- Advertisement -

Dewi Sartika, Pahlawan Dari Tanah Pasundan

Berita Lainnya

BANDUNG, infobdg.com – Peringatan Hari Kartini yang jatuh pada 21 April kemarin semoga benar-benar dimaknai lebih dalam dari ucapan “Selamat Hari Kartini”.  Perilaku, semangat, dan kemandirian Kartini semoga bisa menjadi dorongan untuk wanita-wanita Indonesia untuk berkarya.

Dewi_Sartika

Bukan hanya Kartini, Bandung juga memiliki sosok serupa Kartini. Dewi Sartika namanya, lahir di Bandung, 4 Desember 1884 dan sudah diakui sebagai pahlawan Nasional oleh pemerintah tahun 1966. Dewi sebagai salah satu tokoh perintis pendidikan bagi para kaum wanita merupakan sesuatu yang amat berharga bagi dunia pendidikan di Indonesia.

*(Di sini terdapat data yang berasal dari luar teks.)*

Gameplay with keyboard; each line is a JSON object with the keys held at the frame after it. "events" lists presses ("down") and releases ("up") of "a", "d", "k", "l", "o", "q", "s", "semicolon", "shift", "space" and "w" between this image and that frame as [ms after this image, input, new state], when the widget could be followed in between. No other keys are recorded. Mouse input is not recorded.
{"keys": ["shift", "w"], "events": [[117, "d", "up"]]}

Ayahnya, Raden Somanagara adalah seorang pejuang kemerdekaan. Sang ayah dihukum dan dibuang ke Pulau Ternate oleh Pemerintah Hindia Belanda hingga meninggal dunia di sana. Dewi Sartika dilahirkan dari keluarga priyayi Sunda, Nyi Raden Rajapermas dan Raden Somanagara. Meski melanggar adat saat itu, orang tuanya bersikukuh menyekolahkan Dewi Sartika, ke sekolah Belanda.

SekolahDewisartika

Raden Dewi Sartika mengikuti pendidikan Sekolah Dasar di Cicalengka, sejak kecil Dewi Sartika sudah menunjukkan minatnya di bidang pendidikan. Sejak anak-anak, beliau senang memerankan perilaku seorang guru. Contohnya, sepulang sekolah, Dewi kecil selalu bermain sekolah-sekolahan dengan teman-teman anak perempuan sebayanya, ketika itu ia sangat senang berperan sebagai guru. Waktu itu Dewi Sartika berumur sekitar sepuluh tahun, ketika itu Cicalengka digemparkan oleh kemampuan baca-tulis dan beberapa patah kata dalam bahasa Belanda yang ditunjukkan oleh anak-anak pembantu kepatihan. Waktu itu belum banyak anak-anak (apalagi anak rakyat jelata) berkemampuan seperti itu, apalagi diajarkan oleh seorang anak perempuan.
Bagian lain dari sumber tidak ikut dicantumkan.